LUTTER SUR TOUS LES FRONTS

Pour éviter d’être piqué, se protéger avec des vêtements et utiliser un répulsif semble assez efficace. Aux répulsifs chimiques, nous préférons les huiles essentielles (eucalyptus citronné, lavande aspic, géranium) mélangées à de l’huile végétale (olive, tournesol) additionnée d’un peu d’huile de neem, connue pour ses propriétés insecticides. Leur effet étant court, il faut les renouveler assez souvent. Les spirales antimoustiques, le marc de café brûlé et le ventilateur les éloignent aussi.
La lutte doit s’effectuer simultanément sur tous les fronts : élimination des gîtes larvaires, piégeage des adultes et protection contre les piqûres. L’espoir est dans la recherche scientifique qui travaille sur un processus de stérilisation des mâles : leur lâcher permettrait de réduire considérablement les populations de moustiques tigres, sans nuisance pour les autres espèces.

 

Danièle Boone


 

Biodiversité, notre alliée

« Un jardin bien “propre”, sans herbes folles et végétation luxuriante limiterait la présence des moustiques tigres », lit‑on souvent dans les conseils de lutte. « Les buissons ne sont que des zones de repos des moustiques tigres, dément sur son site l’Agence régionale de santé (ARS) Nouvelle‑Aquitaine. Comme nous, ils apprécient leur fraîcheur. Les couper ne ferait pas disparaître le moustique, qui continuera à se reproduire dans le moindre petit contenant d’eau stagnante. » On ne saurait être plus clair. Les mares sont également décriées ; pourtant, pour Stéphane Campos, technicien de l’Entente départementale Rhône‑Alpes de démoustication (Eirad), elles constituent un milieu ouvert qui ne favorise pas la reproduction de ce moustique.

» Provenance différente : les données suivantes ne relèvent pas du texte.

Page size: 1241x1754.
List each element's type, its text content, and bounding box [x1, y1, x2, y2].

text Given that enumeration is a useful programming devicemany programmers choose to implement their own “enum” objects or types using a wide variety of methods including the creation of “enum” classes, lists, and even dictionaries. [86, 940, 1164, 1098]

L’étude réalisée en 2017 dans le cadre du Programme régional d’actions mares du Grand‑Est (PRAM) conclut aussi que « les mares et les étangs ne constituent pas un facteur aggravant de dispersion d’Aedes albopictus, au contraire. En effet, ces écosystèmes aquatiques stagnants peuvent se révéler riches en prédateurs qui se nourrissent des larves et adultes de moustiques, régulant les populations par lutte biologique sans que l’homme n’ait besoin d’intervenir ». Attention toutefois aux rebords des bassins qui peuvent retenir de minuscules flaques d’eau, idéales pour devenir des gîtes larvaires. Idem pour les bambous coupés qui entoureraient le plan d’eau.


Les mares ne sont pas favorables au moustique tigre, bien au contraire : elles favorisent la présence de ses prédateurs, à l’état larvaire comme adulte.
J.-J. Raynal |


 

Vecteur de maladies ?

Pour que le moustique tigre transmette la dengue ou le chigungunya, maladies dont il est vecteur, il doit d’abord avoir piqué une personne contaminée. Les premiers cas de contamination autochtones, c’est‑à-dire sans voyage préalable dans les zones connues pour être infestées, sont apparus dans le sud de la France en 2010. En 2020, il y a eu seulement quinze cas de dengue autochtone, dans le Sud. Afin d’éviter tout risque de propagation, des agents “démoustiqueurs” lancent une attaque insecticide dans un rayon de 200 m autour de l’habitation du malade, à la demande des agences régionales de santé (ARS).